Dataset records:

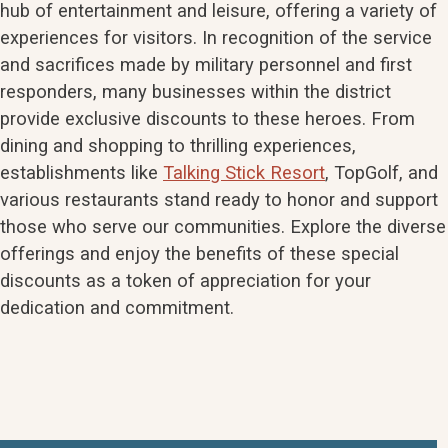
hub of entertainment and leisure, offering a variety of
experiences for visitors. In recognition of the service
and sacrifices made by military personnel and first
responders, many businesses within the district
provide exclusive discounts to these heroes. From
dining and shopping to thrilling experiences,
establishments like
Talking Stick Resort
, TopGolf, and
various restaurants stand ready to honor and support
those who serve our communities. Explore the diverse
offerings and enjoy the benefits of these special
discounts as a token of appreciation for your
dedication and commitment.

▶ _Exercise instructions_: The expected result is an exact transcription of the lines from the one containing "dining and shopping" through the end of the records above; please include both ends.

▶ _Answer below_:
dining and shopping to thrilling experiences,
establishments like
Talking Stick Resort
, TopGolf, and
various restaurants stand ready to honor and support
those who serve our communities. Explore the diverse
offerings and enjoy the benefits of these special
discounts as a token of appreciation for your
dedication and commitment.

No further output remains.